Half of manufacturing firms have been the victim of cyber crime during the last year after thousands of organisations moved their staff to remote working because of the Covid crisis, new research suggests.
Make UK said cyber criminals have been exploiting the emergency working measures, mounting attacks which have come at a “massive cost” to businesses.
One in four companies has reported losses of up to £25,000 for each cyber breach and 6% lost at least £100,000, said the manufacturers’ organisation.
Half of manufacturers said cyber security has become a higher priority since the start of the Covid outbreak, and three out of five now have a designated board director responsible for cyber protection across the whole of their business, the study indicated.
Make UK said that, despite improvements in cyber awareness, 44% of manufacturers do not offer cyber security training to their staff.
Chief executive Stephen Phipson said: “Digitisation is revolutionising modern manufacturing and has without doubt kept it running successfully over the past year.
“The rewards are obvious – technological leaps in the design, development, fabrication and operation of the goods and services the UK makes.
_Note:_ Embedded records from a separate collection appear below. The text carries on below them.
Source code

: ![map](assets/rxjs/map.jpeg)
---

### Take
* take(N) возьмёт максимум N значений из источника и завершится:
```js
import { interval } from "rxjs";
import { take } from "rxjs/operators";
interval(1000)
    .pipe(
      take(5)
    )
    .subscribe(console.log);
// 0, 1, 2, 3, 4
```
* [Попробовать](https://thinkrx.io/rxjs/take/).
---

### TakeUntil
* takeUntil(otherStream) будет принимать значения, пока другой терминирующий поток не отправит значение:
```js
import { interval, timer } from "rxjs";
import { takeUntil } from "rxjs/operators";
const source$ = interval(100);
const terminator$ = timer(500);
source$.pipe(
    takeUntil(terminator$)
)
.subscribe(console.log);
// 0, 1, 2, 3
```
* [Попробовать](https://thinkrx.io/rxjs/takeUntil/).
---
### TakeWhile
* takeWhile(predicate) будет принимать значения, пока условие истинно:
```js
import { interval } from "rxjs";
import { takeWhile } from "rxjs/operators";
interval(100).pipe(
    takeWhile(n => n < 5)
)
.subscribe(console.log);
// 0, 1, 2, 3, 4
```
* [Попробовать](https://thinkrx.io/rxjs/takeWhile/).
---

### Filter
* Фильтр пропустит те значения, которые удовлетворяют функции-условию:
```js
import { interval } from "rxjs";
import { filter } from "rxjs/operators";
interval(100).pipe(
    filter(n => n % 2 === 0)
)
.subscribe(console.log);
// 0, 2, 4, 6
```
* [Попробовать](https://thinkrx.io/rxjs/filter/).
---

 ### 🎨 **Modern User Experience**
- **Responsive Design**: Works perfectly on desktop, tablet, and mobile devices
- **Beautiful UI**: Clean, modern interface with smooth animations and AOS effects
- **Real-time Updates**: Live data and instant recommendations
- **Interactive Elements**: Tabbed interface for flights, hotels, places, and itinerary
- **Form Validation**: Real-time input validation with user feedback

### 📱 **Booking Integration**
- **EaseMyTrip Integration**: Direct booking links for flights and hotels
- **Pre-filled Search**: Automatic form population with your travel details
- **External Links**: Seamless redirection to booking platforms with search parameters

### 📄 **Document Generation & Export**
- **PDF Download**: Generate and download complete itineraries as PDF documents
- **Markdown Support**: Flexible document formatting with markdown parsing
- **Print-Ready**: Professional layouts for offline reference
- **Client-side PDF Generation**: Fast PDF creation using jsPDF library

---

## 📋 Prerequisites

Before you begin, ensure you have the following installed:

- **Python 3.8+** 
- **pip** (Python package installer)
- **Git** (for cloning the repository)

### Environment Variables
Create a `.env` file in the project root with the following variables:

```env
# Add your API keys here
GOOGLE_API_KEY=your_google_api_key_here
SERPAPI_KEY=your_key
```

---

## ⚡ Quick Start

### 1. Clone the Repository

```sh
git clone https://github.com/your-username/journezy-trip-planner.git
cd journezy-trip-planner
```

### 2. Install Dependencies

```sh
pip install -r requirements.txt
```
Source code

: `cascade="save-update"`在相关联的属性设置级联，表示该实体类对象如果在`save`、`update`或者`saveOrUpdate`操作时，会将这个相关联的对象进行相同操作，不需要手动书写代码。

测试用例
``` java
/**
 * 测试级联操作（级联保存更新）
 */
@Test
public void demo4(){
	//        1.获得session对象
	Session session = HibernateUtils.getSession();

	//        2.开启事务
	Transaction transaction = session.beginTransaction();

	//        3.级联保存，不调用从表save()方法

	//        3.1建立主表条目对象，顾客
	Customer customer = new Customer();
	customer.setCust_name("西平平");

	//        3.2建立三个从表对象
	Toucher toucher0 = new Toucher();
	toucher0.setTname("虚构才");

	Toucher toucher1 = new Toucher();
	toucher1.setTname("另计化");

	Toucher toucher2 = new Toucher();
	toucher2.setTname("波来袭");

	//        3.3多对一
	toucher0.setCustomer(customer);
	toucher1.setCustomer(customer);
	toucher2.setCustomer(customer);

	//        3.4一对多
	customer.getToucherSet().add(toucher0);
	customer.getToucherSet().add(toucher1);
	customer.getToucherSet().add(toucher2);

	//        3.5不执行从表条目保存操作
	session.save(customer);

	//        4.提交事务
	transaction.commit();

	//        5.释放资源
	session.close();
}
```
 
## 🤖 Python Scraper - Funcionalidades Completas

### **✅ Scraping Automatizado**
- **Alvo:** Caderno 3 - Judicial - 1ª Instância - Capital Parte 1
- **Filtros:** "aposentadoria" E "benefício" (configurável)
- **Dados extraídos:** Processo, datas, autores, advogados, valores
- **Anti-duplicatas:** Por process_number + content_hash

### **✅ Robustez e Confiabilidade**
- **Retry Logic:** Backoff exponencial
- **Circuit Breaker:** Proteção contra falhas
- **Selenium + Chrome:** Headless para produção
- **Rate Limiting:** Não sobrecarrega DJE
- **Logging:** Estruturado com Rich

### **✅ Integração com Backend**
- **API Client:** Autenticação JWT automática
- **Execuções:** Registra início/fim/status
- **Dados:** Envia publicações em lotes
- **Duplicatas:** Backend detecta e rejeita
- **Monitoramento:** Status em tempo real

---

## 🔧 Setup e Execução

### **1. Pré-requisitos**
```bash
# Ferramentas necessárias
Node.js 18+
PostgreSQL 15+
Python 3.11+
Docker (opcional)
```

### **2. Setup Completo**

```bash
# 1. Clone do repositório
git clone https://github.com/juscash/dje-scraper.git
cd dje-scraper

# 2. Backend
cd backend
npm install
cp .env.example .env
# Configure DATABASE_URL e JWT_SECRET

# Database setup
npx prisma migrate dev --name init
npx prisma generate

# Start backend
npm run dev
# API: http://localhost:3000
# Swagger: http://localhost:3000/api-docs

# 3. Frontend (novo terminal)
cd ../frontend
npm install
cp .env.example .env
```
But the cyber security threat to manufacturers is growing and evolving with it.
“No business can afford to ignore this issue and, while the increased awareness across the sector is encouraging, there is still much to be done, with too many businesses still burying their heads in the sand.
“Failing to get this right as a nation could cost the UK economy billions of pounds and put thousands of jobs at risk.”
Dr Asma Vranaki, cyber-security regulation expert at the University of Bristol, said: “This report comes at an opportune time to highlight the real and complex cyber-security challenges of remote working, which still remains a reality for most of us due to the pandemic.
“These challenges are by no means limited to the manufacturing sector. In many cases, organisations have to comply with several and fragmented cyber-security laws.
“However, as this report highlights, compliance on the ground can remain patchy and variable due to several factors including lack of comprehensive employee training and cyber-security risk analysis.”
– The report was based on a survey of 169 manufacturers.